The technique chosen is Japanese mokuhanga printmaking which uses natural materials – wood and water – both in generating the matrix and in the inking process. Manual engraving devoted to the more expressive actions is juxtaposed to laser engraving for the more repetitive structures and grids, mixing up manual methods with digital manufacturing.
Methodology
In methodological terms, all the prints are inspired by the boundary lines drawn between two nations. Boundaries such as these, as shown on digital maps, are reinterpreted and transformed in expressive ways and measured up – even juxtaposed – to the representation of patterns, fragments and marks deriving both from satellite images and photographs and images, often of nature, collected during surveys of the various locations.
The project focuses on boundaries-frontiers seen through a range of filters both physical and cultural responding to line-joining-up-points rigour generating an emotional cartography which starts from physical representation, cites the reproduction scale and then uncouples from the recognisable atlas to generate an emotional one.
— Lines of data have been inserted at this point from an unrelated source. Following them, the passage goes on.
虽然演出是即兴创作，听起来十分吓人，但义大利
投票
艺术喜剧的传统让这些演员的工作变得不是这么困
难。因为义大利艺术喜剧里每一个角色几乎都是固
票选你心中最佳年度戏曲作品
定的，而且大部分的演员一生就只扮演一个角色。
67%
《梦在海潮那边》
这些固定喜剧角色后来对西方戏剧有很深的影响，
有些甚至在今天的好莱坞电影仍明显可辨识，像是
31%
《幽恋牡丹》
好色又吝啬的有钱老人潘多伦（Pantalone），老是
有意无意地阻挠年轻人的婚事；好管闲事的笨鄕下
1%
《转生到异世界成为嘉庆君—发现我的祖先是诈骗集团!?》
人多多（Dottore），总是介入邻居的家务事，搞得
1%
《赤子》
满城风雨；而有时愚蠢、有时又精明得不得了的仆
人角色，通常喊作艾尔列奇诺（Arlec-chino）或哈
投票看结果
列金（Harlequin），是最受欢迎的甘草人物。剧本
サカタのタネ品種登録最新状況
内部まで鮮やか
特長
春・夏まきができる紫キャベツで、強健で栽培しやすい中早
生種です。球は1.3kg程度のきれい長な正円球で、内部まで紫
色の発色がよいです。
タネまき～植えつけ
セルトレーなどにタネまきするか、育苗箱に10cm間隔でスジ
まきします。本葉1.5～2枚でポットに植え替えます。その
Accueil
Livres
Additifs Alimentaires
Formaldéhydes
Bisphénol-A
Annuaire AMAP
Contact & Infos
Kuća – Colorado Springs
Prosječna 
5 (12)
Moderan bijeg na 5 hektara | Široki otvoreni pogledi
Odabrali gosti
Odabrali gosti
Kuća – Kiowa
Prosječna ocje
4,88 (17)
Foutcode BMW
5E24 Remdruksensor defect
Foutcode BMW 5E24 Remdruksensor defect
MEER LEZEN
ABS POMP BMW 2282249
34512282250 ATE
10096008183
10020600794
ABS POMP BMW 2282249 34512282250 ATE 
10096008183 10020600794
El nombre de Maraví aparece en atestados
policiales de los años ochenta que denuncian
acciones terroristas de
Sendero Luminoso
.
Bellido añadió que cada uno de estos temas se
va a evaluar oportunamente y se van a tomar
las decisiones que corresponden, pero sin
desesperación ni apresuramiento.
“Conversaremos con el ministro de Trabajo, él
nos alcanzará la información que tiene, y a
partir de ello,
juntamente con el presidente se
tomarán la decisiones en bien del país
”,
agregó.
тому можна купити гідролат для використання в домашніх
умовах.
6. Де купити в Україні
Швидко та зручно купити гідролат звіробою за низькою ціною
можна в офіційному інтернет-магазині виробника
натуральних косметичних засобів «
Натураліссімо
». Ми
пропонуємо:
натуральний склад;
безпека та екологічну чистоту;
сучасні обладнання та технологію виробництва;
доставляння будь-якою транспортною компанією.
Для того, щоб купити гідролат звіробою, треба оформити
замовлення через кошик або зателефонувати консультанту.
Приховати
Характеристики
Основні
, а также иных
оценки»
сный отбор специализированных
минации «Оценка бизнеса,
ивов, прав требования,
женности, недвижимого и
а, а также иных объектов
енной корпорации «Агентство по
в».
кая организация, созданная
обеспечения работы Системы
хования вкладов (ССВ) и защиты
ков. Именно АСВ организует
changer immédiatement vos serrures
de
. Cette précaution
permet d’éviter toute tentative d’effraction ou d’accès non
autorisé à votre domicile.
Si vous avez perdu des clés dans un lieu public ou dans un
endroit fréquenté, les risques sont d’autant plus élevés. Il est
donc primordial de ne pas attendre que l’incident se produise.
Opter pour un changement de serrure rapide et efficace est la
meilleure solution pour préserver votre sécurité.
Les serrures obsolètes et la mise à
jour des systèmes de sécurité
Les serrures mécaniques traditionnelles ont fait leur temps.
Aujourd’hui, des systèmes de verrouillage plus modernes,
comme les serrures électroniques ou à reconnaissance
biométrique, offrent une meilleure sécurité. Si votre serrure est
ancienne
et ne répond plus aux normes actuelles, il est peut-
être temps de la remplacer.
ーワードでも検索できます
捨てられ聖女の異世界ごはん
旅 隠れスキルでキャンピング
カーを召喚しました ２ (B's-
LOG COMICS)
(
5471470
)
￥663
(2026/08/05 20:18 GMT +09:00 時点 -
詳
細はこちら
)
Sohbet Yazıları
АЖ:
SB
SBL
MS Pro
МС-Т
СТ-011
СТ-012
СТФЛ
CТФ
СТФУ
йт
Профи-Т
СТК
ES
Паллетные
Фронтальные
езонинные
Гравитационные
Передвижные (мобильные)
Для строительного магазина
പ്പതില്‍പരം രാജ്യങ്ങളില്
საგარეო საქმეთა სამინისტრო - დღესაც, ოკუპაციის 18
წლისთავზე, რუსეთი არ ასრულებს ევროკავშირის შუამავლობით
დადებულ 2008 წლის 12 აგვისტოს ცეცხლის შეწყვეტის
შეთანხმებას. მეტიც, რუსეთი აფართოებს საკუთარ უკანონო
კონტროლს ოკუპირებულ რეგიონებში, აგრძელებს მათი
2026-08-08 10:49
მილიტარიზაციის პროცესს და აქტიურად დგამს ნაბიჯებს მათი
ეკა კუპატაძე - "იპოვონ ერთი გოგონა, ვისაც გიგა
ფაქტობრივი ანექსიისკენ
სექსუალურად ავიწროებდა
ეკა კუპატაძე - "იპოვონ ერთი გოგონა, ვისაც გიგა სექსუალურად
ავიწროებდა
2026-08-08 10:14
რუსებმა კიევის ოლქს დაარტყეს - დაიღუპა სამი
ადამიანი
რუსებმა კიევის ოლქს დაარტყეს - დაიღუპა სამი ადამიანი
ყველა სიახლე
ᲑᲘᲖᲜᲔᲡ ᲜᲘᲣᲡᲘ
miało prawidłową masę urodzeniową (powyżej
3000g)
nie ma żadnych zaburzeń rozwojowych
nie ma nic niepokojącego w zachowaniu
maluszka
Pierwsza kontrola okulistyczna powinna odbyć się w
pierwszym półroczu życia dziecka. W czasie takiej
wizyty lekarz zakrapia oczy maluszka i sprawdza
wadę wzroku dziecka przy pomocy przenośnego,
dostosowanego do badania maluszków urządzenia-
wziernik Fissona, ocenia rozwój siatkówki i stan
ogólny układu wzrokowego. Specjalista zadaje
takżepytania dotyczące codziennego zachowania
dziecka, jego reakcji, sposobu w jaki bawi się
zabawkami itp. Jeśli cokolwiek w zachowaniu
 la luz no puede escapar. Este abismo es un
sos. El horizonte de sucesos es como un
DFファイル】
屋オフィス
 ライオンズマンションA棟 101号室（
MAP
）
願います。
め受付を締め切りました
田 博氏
In this sense the potential offered by printmaking, proceeding in levels, becomes significant also in restoring the stratification of the various languages and offering up a transparency process.
The technique
The format
The project as a whole is structured around square proportion matrices and identical sizes. This makes it possible to combine all the graphics developed in a modular way, making the decision to structure the visual information in strata structural and not only expressive.